* _Study text_:
____________
Formaldehyde ( H _ { 2 } CO ) is a reliable tracer to accurately measure the physical parameters of dense gas in star forming regions .
We aim to directly determine the kinetic temperature and spatial density with formaldehyde for the \sim 100 brightest ATLASGAL-selected clumps ( the TOP100 sample ) at 870 \mu m representing various evolutionary stages of high-mass star formation .
Ten transitions ( J = 3–2 and 4–3 ) of ortho- and para-H _ { 2 } CO near 211 , 218 , 225 , and 291 GHz were observed with the Atacama Pathfinder EXperiment ( APEX ) 12 m telescope .
Using non-LTE models with RADEX , we derive the gas kinetic temperature and spatial density using the measured para-H _ { 2 } CO 3 _ { 21 } –2 _ { 20 } /3 _ { 03 } –2 _ { 02 } , 4 _ { 22 } –3 _ { 21 } /4 _ { 04 } –3 _ { 03 } , and 4 _ { 04 } –3 _ { 03 } /3 _ { 03 } –2 _ { 02 } ratios .
The gas kinetic temperatures derived from the para-H _ { 2 } CO 3 _ { 21 } –2 _ { 20 } /3 _ { 03 } –2 _ { 02 } and 4 _ { 22 } –3 _ { 21 } /4 _ { 04 } –3 _ { 03 } line ratios are high , ranging from 43 to > 300 K with an unweighted average of 91 \pm 4 K. Deduced T _ { kin } values from the J = 3–2 and 4–3 transitions are similar .
Spatial densities of the gas derived from the para-H _ { 2 } CO 4 _ { 04 } –3 _ { 03 } /3 _ { 03 } –2 _ { 02 } line ratios yield 0.6–8.3 \times 10 ^ { 6 } cm ^ { -3 } with an unweighted average of 1.5 ( \pm 0.1 ) \times 10 ^ { 6 } cm ^ { -3 } .
A comparison of kinetic temperatures derived from para-H _ { 2 } CO , NH _ { 3 } , and the dust emission indicates that para-H _ { 2 } CO traces a distinctly higher temperature than the NH _ { 3 } ( 2,2 ) / ( 1,1 ) transitions and the dust , tracing heated gas more directly associated with the star formation process .
The H _ { 2 } CO linewidths are found to be correlated with bolometric luminosity and increase with the evolutionary stage of the clumps , which suggests that higher luminosities tend to be associated with a more turbulent molecular medium .
It seems that the spatial densities measured with H _ { 2 } CO do not vary significantly with the evolutionary stage of the clumps .
However , averaged gas kinetic temperatures derived from H _ { 2 } CO increase with time through the evolution of the clumps .
____________
* _Dataset items_:
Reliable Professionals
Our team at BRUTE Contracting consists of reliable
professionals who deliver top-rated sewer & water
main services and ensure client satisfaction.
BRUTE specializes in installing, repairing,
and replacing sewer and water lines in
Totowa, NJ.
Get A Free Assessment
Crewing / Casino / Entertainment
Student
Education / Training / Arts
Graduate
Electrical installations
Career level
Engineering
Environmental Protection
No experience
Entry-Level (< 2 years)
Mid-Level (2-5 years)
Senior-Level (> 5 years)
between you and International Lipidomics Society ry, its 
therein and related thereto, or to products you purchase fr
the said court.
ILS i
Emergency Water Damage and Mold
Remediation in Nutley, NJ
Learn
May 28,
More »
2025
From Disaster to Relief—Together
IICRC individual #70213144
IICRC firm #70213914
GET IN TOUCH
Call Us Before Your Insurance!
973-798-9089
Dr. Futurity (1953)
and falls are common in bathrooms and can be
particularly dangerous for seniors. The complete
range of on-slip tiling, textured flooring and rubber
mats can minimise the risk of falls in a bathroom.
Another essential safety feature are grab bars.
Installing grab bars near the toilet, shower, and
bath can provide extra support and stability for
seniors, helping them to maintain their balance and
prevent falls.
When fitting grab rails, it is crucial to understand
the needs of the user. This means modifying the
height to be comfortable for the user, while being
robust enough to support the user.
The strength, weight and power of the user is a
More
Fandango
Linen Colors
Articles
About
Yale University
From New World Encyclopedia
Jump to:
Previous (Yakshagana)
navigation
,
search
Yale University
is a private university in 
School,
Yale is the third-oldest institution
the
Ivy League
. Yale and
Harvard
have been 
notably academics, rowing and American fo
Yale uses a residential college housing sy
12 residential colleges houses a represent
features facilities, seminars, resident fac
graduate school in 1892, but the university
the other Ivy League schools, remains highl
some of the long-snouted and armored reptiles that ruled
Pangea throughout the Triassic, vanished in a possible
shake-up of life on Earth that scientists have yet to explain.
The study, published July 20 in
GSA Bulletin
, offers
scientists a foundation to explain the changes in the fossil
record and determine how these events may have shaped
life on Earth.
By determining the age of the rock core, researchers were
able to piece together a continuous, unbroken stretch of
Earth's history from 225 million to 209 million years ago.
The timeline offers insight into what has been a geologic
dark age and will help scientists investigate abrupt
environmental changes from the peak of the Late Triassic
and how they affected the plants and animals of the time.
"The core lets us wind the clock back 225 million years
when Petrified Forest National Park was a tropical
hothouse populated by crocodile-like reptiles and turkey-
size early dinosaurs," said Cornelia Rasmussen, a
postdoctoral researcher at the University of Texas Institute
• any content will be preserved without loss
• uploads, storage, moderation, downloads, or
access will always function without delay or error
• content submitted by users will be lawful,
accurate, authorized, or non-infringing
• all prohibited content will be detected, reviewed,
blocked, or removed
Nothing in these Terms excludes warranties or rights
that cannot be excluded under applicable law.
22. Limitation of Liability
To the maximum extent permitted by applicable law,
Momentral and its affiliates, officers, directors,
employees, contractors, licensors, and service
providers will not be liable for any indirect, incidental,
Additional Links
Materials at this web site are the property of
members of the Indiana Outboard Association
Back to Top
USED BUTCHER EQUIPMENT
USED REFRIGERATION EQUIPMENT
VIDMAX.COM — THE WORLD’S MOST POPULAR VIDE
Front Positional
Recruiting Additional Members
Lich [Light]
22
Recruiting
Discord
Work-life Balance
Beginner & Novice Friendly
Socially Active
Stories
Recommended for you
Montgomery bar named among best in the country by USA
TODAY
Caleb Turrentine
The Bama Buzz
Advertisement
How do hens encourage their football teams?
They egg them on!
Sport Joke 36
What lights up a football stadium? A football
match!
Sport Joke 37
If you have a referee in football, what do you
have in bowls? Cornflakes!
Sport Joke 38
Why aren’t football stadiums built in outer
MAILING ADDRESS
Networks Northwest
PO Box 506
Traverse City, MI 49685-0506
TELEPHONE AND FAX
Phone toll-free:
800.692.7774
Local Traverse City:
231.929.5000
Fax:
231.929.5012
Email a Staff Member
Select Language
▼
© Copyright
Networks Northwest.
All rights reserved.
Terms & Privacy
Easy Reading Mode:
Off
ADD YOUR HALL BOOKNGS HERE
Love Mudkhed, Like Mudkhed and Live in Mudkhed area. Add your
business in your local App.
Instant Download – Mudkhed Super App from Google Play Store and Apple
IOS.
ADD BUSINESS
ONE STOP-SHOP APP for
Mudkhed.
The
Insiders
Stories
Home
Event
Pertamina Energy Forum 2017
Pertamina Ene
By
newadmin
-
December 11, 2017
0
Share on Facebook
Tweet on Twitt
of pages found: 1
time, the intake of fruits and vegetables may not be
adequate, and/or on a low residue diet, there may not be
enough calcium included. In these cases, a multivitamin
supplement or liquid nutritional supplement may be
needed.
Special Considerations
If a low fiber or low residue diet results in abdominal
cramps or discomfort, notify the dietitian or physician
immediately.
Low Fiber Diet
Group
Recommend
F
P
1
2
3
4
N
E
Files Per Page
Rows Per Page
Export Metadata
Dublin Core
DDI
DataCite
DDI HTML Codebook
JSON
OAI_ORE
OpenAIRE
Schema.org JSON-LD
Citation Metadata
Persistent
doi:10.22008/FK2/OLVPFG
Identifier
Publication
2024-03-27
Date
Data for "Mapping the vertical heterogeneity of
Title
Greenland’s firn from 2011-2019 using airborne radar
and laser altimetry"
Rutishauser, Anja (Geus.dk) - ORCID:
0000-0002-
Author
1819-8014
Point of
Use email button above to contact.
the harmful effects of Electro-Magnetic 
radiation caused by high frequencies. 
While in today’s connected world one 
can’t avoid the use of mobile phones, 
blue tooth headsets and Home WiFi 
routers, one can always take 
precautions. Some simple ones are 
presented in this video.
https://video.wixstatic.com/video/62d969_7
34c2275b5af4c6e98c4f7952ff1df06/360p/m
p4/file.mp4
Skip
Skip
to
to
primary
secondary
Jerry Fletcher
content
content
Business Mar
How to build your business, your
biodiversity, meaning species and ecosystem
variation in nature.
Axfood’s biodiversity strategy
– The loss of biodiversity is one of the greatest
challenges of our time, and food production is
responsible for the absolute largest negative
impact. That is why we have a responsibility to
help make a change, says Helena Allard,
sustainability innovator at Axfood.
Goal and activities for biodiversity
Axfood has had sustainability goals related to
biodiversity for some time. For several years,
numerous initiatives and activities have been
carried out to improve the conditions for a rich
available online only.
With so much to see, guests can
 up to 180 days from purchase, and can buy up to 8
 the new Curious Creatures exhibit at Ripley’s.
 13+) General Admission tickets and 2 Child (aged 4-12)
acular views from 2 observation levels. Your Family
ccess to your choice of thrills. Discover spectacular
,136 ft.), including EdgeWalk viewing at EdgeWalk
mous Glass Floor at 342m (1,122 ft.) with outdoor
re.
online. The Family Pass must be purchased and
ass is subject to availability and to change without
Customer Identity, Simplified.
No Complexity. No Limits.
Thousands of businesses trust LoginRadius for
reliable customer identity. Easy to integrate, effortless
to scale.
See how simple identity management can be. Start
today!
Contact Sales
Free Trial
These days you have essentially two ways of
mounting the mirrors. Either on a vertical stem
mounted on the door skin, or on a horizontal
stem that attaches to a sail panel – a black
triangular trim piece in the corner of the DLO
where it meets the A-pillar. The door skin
____________
* _Task prompt_: Extract the passage of the formaldehyde text that starts at "A comparison of" and ends at "stage of the clumps .".

* _The answer_:
A comparison of kinetic temperatures derived from para-H _ { 2 } CO , NH _ { 3 } , and the dust emission indicates that para-H _ { 2 } CO traces a distinctly higher temperature than the NH _ { 3 } ( 2,2 ) / ( 1,1 ) transitions and the dust , tracing heated gas more directly associated with the star formation process .
The H _ { 2 } CO linewidths are found to be correlated with bolometric luminosity and increase with the evolutionary stage of the clumps , which suggests that higher luminosities tend to be associated with a more turbulent molecular medium .
It seems that the spatial densities measured with H _ { 2 } CO do not vary significantly with the evolutionary stage of the clumps .